Covid-19 Sidelined Clean Ocean Action’s 2020 Beach Sweeps

Volunteers who participated in last year's cleanups retrieved close to 500,000 items, including a car bumper, a toilet and a $6,000 diamond engagement ring.

clean ocean action

Clean Ocean Action’s 2019 Beach Sweeps Courtesy of Clean Ocean Action

Like almost everyone in New Jersey, the supporters of Clean Ocean Action had to adjust their routines this spring. Thousands of COA volunteers typically celebrate Earth Day every April by descending on the Jersey Shore (plus the Delaware and Hudson rivers) to collect bucketloads of plastic wrappers, foam food containers and empty soda bottles. 

This year, due to the state’s Covid-19 lockdown, the spring Beach Sweeps went virtual, with participants sharing memories from previous Shore cleanups. That meant a missed opportunity to gather debris, build awareness, and collect data needed to track trash trends.
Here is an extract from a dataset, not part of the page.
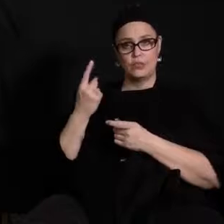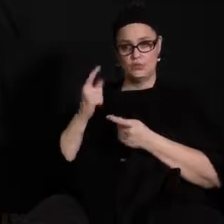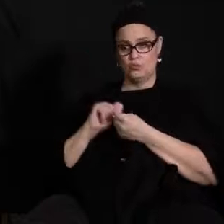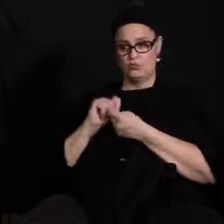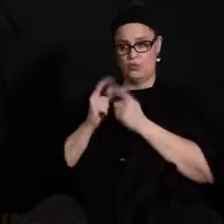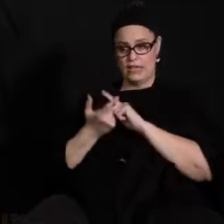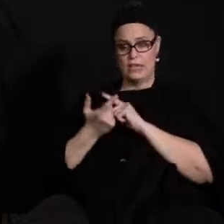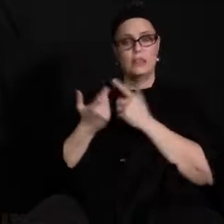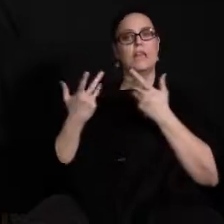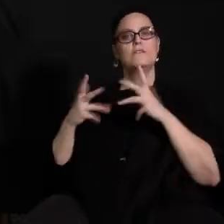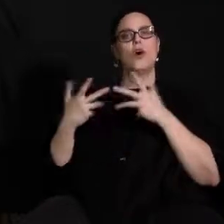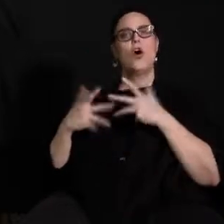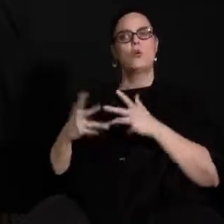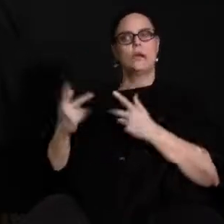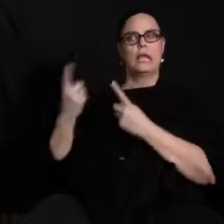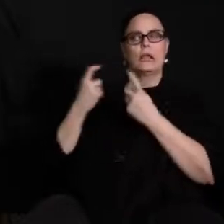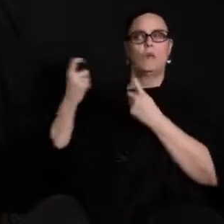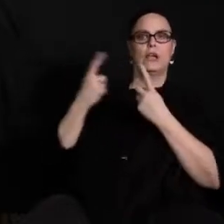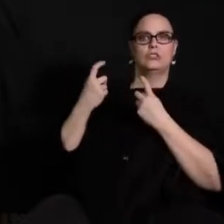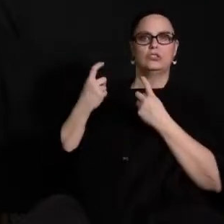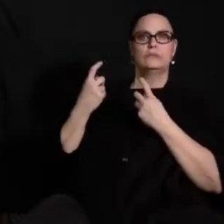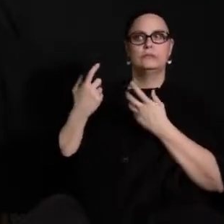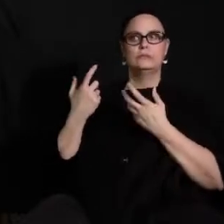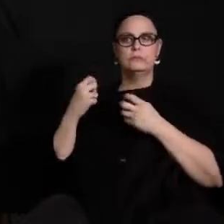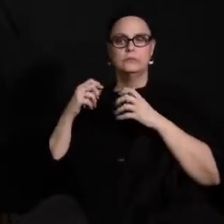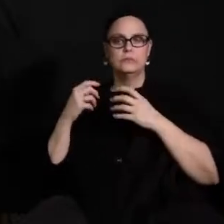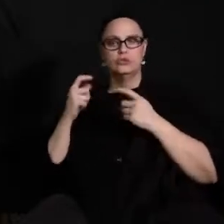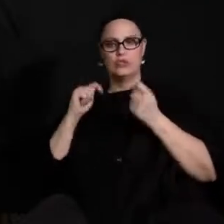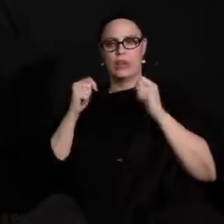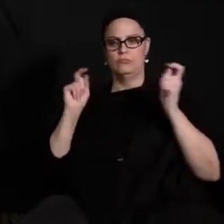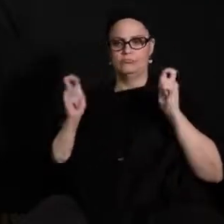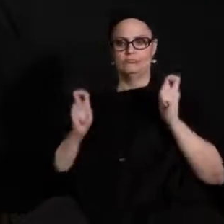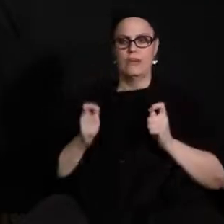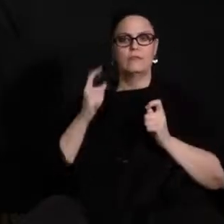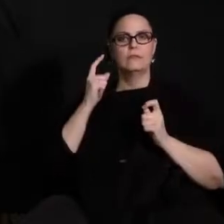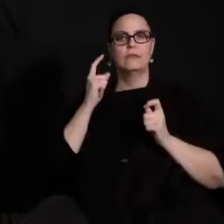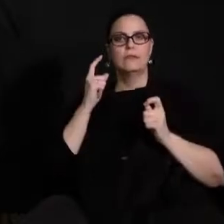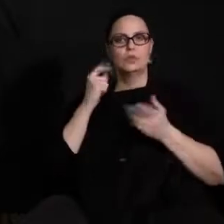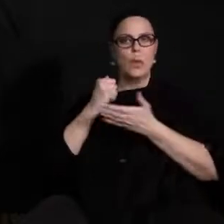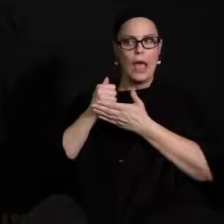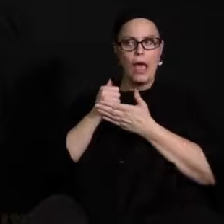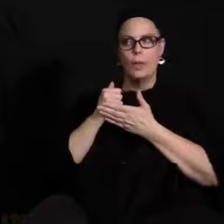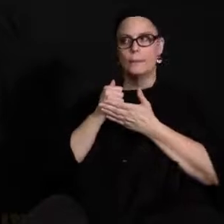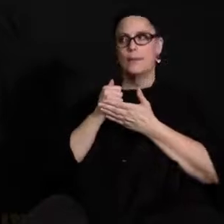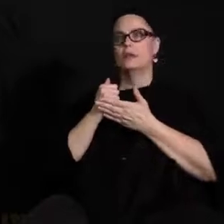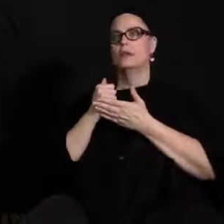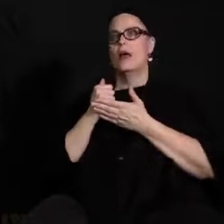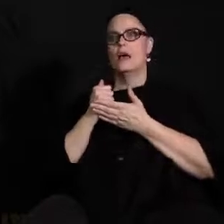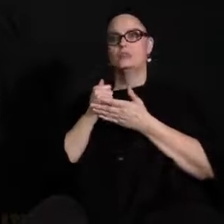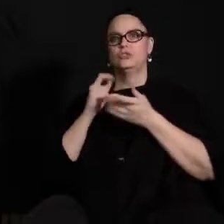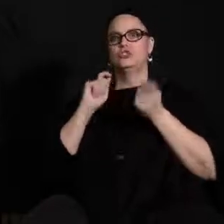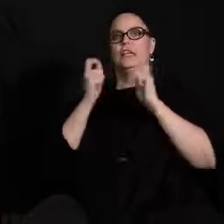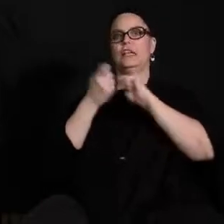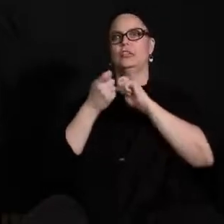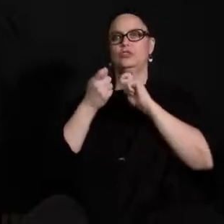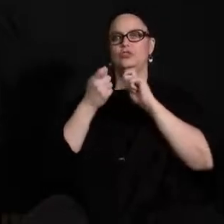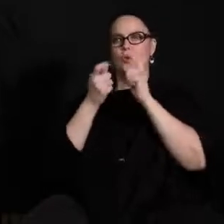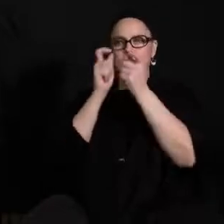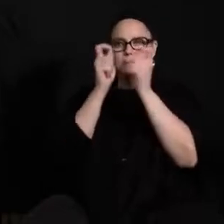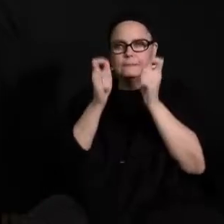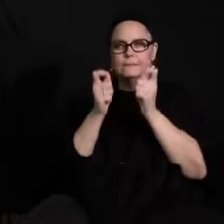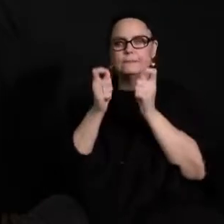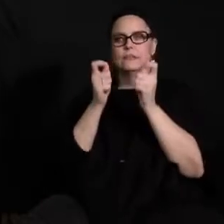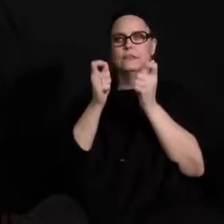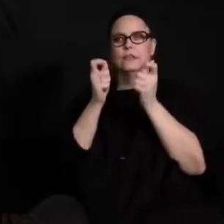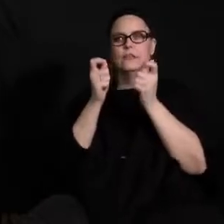already come back with some questions and can help refine it for our families and help me tweak the message before it even goes out so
“It’s very disappointing,” says COA coordinator Alison Jones. “With only half the data in 2020, we lose the overall ability to compare year-to-year findings.” 

[RELATED: Rutgers Professor On What Our Trash Reveals About Us]

Still, the Long Branch–based environmental organization had plenty to celebrate on its 35th anniversary. In 2019, a record 10,724 volunteers participated in COA’s two half-day sweeps, retrieving close to 500,000 items, including a car bumper, a wheelchair, a toilet and a $6,000 diamond engagement ring. (The ring, which had been buried in the sand in Asbury Park for two years, was returned to its owner.) Other debris—more than 100 commonly found items—was tallied on data cards.

The 2019 sweeps revealed decreases in plastic bags (down 13 percent from 2018), plastic bottles (down 15 percent) and drinking straws (down 2.85 percent). Jones attributes these declines to new laws in several municipalities restricting the use of disposable plastics. Foam take-out containers, which have not been included in most new legislation, were up almost 39 percent, while plastic cigar tips rose an inexplicable 43 percent. If COA is able to hold this fall’s planned sweeps, Jones anticipates a big increase in disposable gloves and face masks.

“We’re planning to update our data cards, adding items we’re seeing more of, like electronic cigarette cartridges and dental picks,” says Jones. “We may have to add face masks, too.”